══ TEXTAUSZUG ══

MAN KANN ÄPFEL NICHT MIT BIRNEN VERGLEICHEN
Wir Deutschen lieben Redewendungen: "Man kann Äpfel nicht mit Birnen vergleichen"
hat sicher jeder schon gehört und auch selbst schon verwendet, um jemandem mitzuteilen, dass nur Gleiches mit Gleichem vergleichbar ist.
Wie mit den Äpfeln und Birnen verhält es sich auch mit den Angeboten unterschiedlicher Bieter, die geprüft und bewertet werden sollen. Nicht jedes Bieterunternehmen hat dieselben Ansprüche an sein Angebot bezüglich Form und Inhalt. Welche Möglichkeiten gibt es also, um sicherzustellen, Angebote verschiedener Unternehmen innerhalb der Bewertung gegenüberstellen zu können?
AUF DEN INHALT KOMMT ES AN
Schon bei der Erstellung der Ausschreibungsunterlagen muss mitdefiniert werden, welche Anforderungen es an den Inhalt und an die Form des zu erstellenden Angebotes gibt. Dadurch erhält man im Nachgang größtmögliche transparente und präzise Angebote:
1. Was wollen wir vom Bieter wissen?

═══

### ZU BEARBEITEN
1. Nenne in der Reihenfolge ihres Auftretens jedes Wort im Textauszug über den Vergleich von Angeboten, das mit „Angebot“ beginnt, und zwar jedes Vorkommen einzeln.
2. Schreibe aus dem Textauszug über den Vergleich von Angeboten den Abschnitt zwischen „Wie mit den“ und „vom Bieter wissen?“ einschließlich wortgetreu ab.
Das Material ist für die Bearbeitung nicht erforderlich.

══ VORLIEGENDES MATERIAL ══

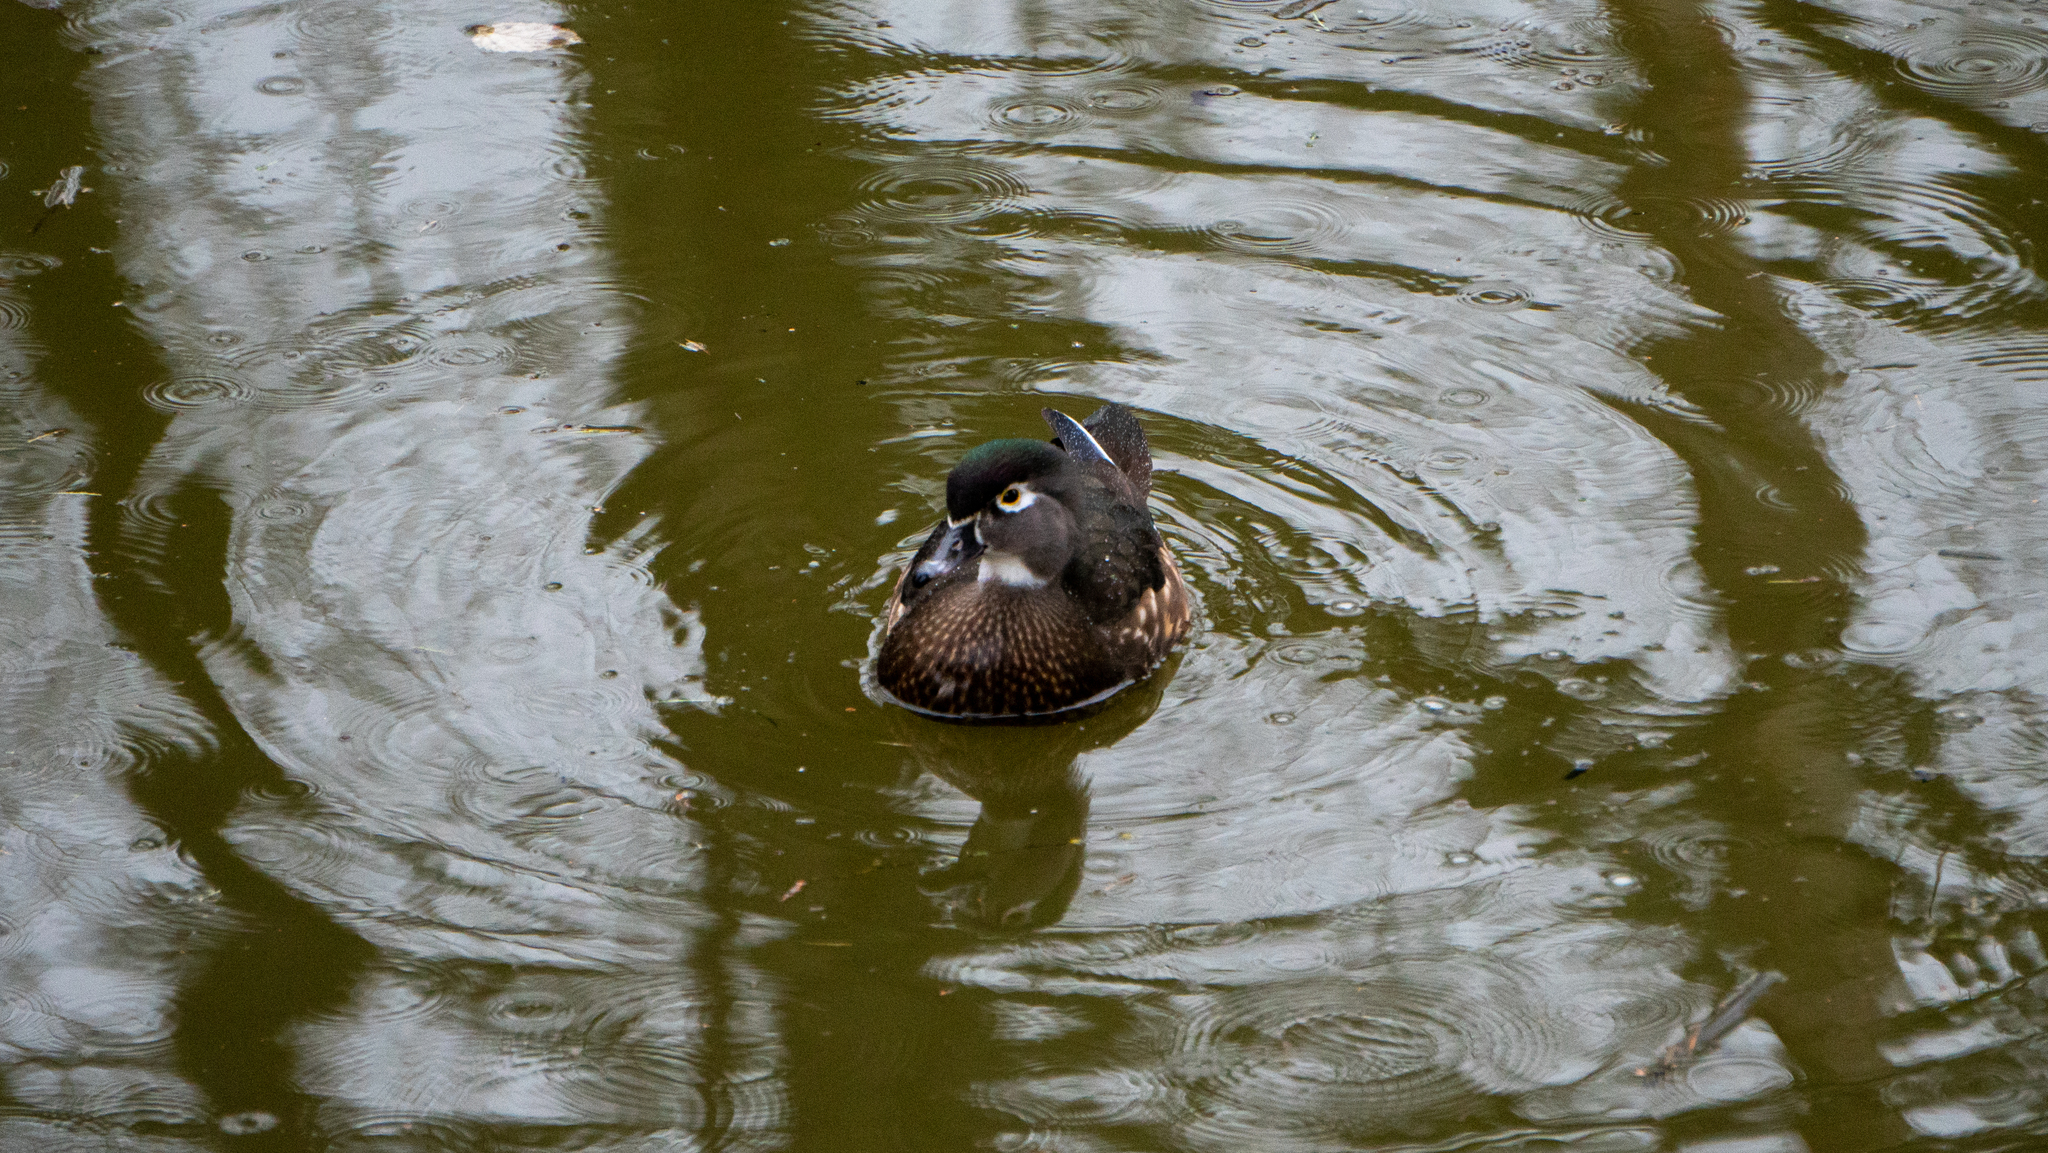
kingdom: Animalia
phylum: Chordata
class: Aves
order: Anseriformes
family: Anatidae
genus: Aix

═══
══ VORLIEGENDES MATERIAL ══

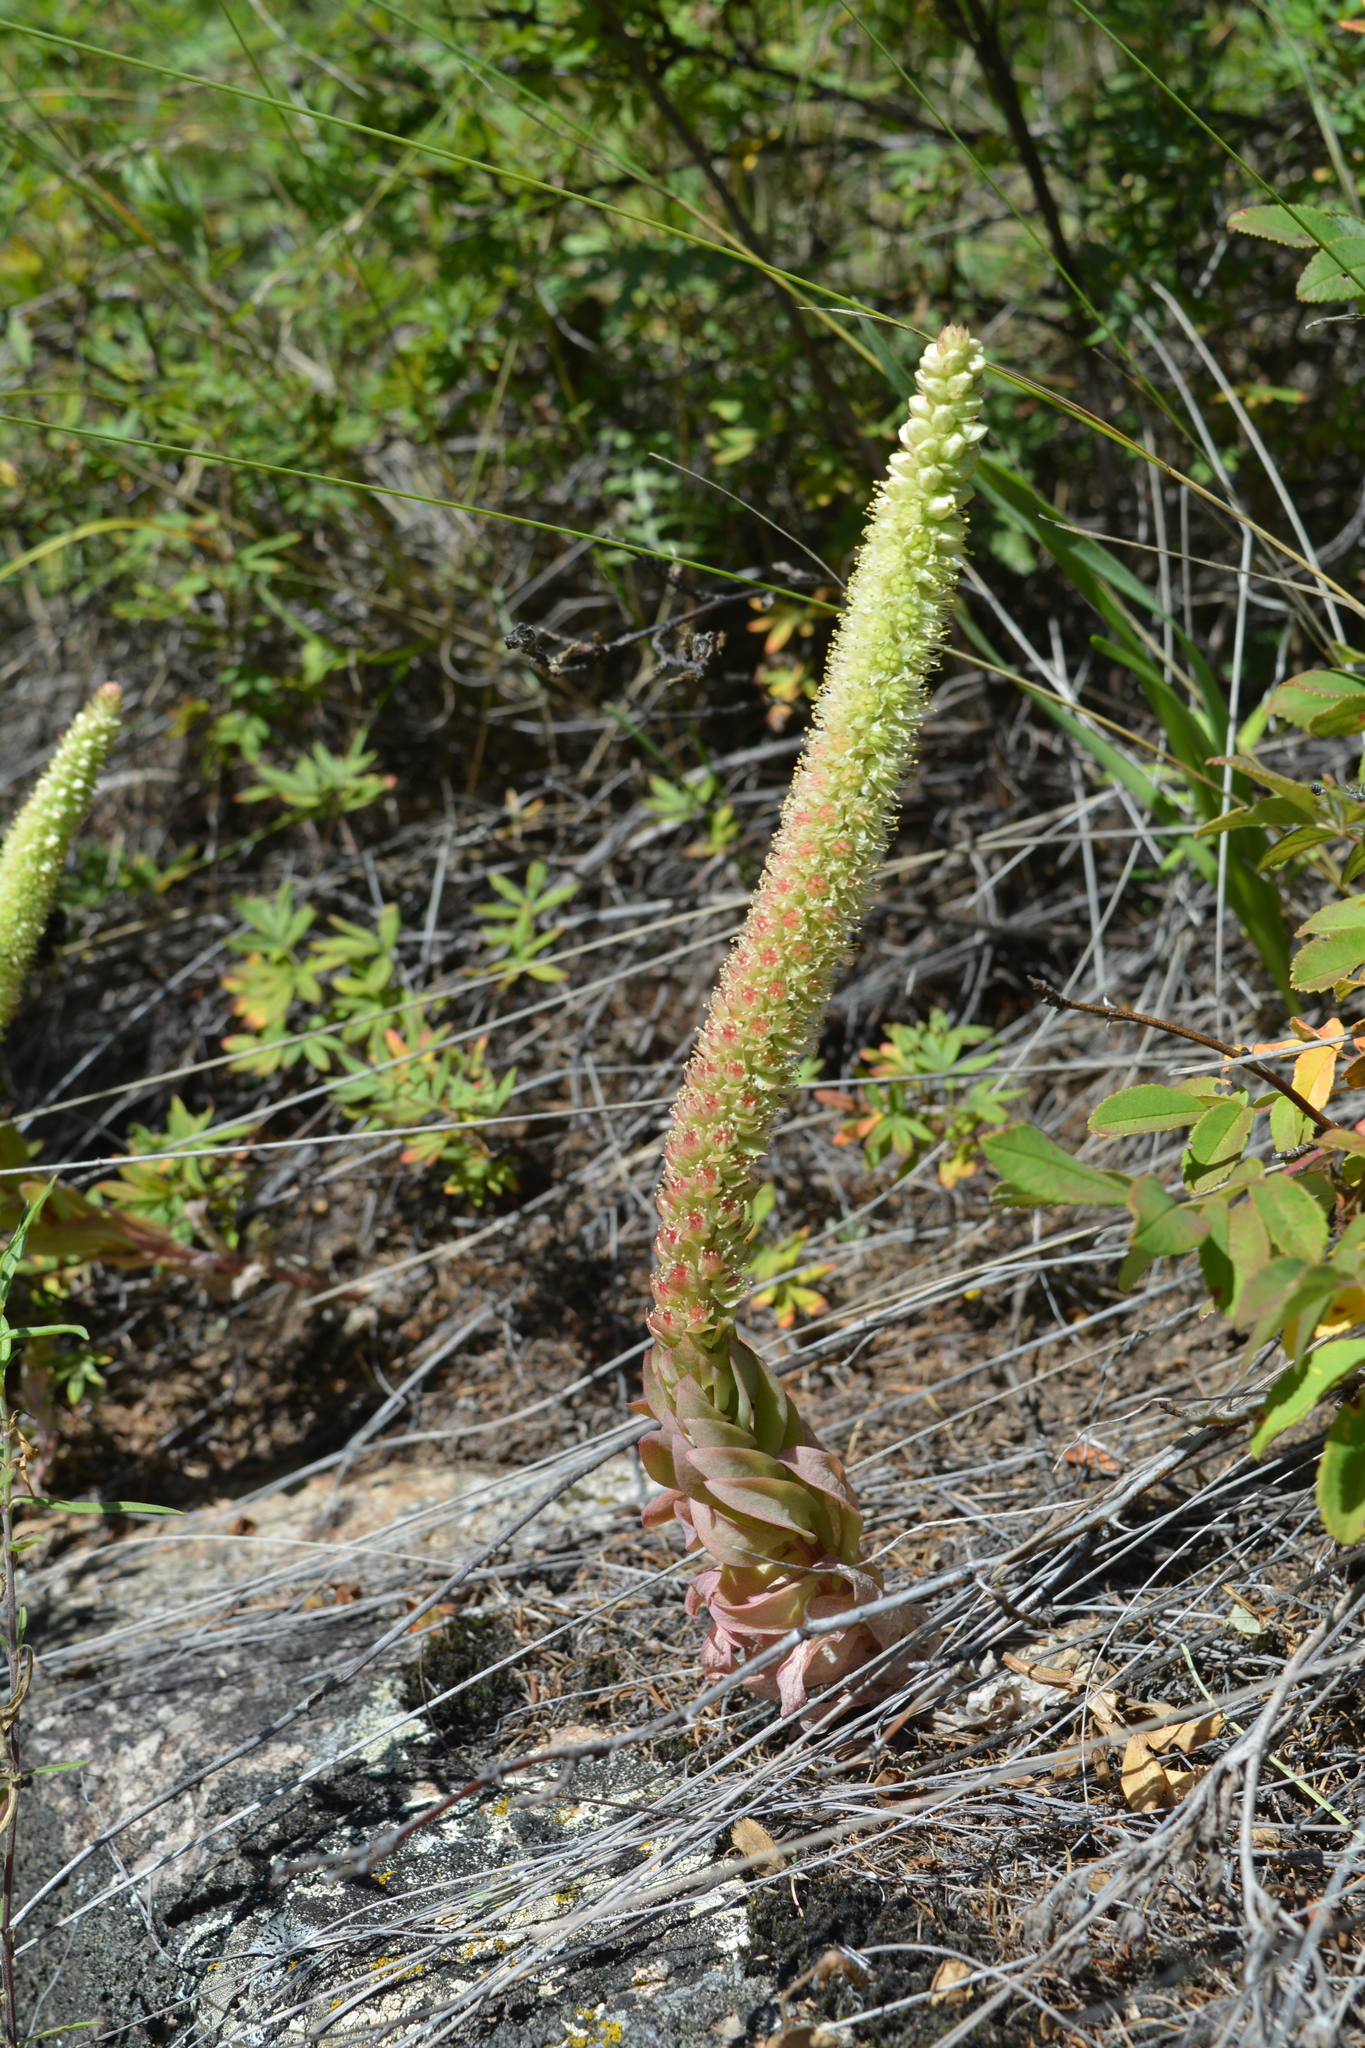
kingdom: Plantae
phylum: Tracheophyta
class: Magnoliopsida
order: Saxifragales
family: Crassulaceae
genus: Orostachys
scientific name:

═══

### LÖSUNGEN
1. Angeboten, Angebot, Angebote, Angebotes, Angebote

2.
Wie mit den Äpfeln und Birnen verhält es sich auch mit den Angeboten unterschiedlicher Bieter, die geprüft und bewertet werden sollen. Nicht jedes Bieterunternehmen hat dieselben Ansprüche an sein Angebot bezüglich Form und Inhalt. Welche Möglichkeiten gibt es also, um sicherzustellen, Angebote verschiedener Unternehmen innerhalb der Bewertung gegenüberstellen zu können?
AUF DEN INHALT KOMMT ES AN
Schon bei der Erstellung der Ausschreibungsunterlagen muss mitdefiniert werden, welche Anforderungen es an den Inhalt und an die Form des zu erstellenden Angebotes gibt. Dadurch erhält man im Nachgang größtmögliche transparente und präzise Angebote:
1. Was wollen wir vom Bieter wissen?